The process can be expedited by using laser scanning (Lidar) of the area. To recognize objects, the researchers proposed using the PointNext neural network, developed based on PointNet++. This open-source program is designed to work with laser reflection point clouds. It is used for segmentation, classification, and identification of three-dimensional objects.
"Usually, neural networks are used for object recognition in photos or videos, while PointNext works with laser reflection point clouds. That's why we decided to use it," explained Sergey Samarin, a graduate student at the MIPT School of Radio Engineering and Computer Technologies.
The Lidar scans the territory with laser pulses, determining the distance to an object based on the time it takes for the pulses to return. This results in a point cloud, which is then fed into the neural network.
However, to produce quality results, the network must be trained. This is done using reference datasets. In this case, the researchers utilized the Terra_Maker system developed at Kuban State University. This system generated a laser reflection point cloud of a 1000 by 1000 meter area containing more than 500 real estate objects. The total number of points exceeded 4.7 million, all categorized into five classes: land, building roofs, low vegetation, medium vegetation, and high vegetation.
To assess the model's performance, various metrics are used, primarily accuracy, which indicates the proportion of correct responses. Good accuracy approaches 100 percent (but does not equal it). To achieve maximum accuracy, the parameters for the neural network's operation must be correctly selected. This was the challenge the authors of the research addressed. They specifically reconfigured PointNext for this purpose and began training.
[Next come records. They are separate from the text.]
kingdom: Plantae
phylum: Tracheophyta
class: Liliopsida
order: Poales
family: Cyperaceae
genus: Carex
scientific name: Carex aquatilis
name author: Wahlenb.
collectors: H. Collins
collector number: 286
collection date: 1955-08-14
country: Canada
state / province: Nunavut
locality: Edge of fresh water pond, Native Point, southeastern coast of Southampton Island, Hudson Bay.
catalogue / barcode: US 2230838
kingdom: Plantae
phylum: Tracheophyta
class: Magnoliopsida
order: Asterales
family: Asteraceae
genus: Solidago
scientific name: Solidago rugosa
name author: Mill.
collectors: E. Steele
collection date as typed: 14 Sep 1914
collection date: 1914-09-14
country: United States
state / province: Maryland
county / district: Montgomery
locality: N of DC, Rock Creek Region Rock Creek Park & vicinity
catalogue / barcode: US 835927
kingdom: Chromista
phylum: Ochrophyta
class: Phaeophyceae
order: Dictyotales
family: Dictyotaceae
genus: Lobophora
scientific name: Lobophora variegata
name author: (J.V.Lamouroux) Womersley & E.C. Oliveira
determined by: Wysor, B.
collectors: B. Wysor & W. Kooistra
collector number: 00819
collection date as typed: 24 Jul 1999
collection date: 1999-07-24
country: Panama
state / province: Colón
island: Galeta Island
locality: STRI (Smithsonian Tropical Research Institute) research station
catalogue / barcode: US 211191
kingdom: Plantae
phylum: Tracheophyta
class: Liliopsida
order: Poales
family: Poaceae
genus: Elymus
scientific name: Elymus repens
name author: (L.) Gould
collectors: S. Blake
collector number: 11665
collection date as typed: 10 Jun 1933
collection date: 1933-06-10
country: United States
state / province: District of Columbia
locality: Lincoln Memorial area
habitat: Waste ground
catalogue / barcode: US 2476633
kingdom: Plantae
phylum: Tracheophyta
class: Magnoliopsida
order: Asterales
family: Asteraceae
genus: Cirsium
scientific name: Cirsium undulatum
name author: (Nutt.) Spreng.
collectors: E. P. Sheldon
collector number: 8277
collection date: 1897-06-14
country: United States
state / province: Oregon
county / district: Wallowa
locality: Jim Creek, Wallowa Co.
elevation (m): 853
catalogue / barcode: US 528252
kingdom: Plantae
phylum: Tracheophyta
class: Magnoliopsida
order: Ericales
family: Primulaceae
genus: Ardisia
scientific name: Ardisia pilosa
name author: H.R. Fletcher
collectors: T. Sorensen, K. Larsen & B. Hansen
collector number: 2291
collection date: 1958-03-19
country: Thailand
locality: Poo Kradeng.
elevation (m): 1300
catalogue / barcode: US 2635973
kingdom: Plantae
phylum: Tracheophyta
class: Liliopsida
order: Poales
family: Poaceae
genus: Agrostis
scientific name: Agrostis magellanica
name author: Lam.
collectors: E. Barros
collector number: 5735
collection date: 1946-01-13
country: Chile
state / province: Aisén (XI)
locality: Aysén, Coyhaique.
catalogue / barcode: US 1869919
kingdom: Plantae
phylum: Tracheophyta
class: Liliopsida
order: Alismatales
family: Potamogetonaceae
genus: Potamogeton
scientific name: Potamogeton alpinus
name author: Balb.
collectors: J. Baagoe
Twelve experiments were conducted to determine the optimal number of points for a single training sample, grid size, and the number of epochs (when the entire dataset passes through the algorithm). The study employed the CrossEntropy loss function, the Adam optimizer, and exponential decay of the learning rate (Step Decay).
The results of the neural network's work were presented in the form of three-dimensional graphs with points colored in specific hues. For instance, the roof of a building is purple, while high vegetation is red.
The most accurate result was achieved with 2500 points in a single training sample and a grid size of 25 meters. During the training process, a pattern was observed: the smaller the grid side and the fewer points in the cloud, the higher the accuracy. Adding color information to the dataset slightly decreased accuracy but not significantly. Overall, the fewer parameters, the more effectively the model predicts. The best accuracy achieved in the experiment was 0.9998. Such a result, close to one, indicates an ideal dataset used by the neural network. With a real dataset containing distortions and noise, accuracy would be lower.
The next step for the researchers is to implement aerial laser scanning on real objects, followed by processing the data with the neural network.
"Instead of spending a whole day surveying the land plots, we launch a drone equipped with Lidar to perform the scan. We clean the data from noise and send it to the neural network. It segments and classifies the data so that we can understand where buildings, such as garages, are located on the territory," shared Sergey Samarin about their plans.
This work is important not only for the implementation of the "garage amnesty" law but also for identifying illegal constructions, monitoring compliance with construction regulations, such as adherence to building heights and setbacks from land boundaries.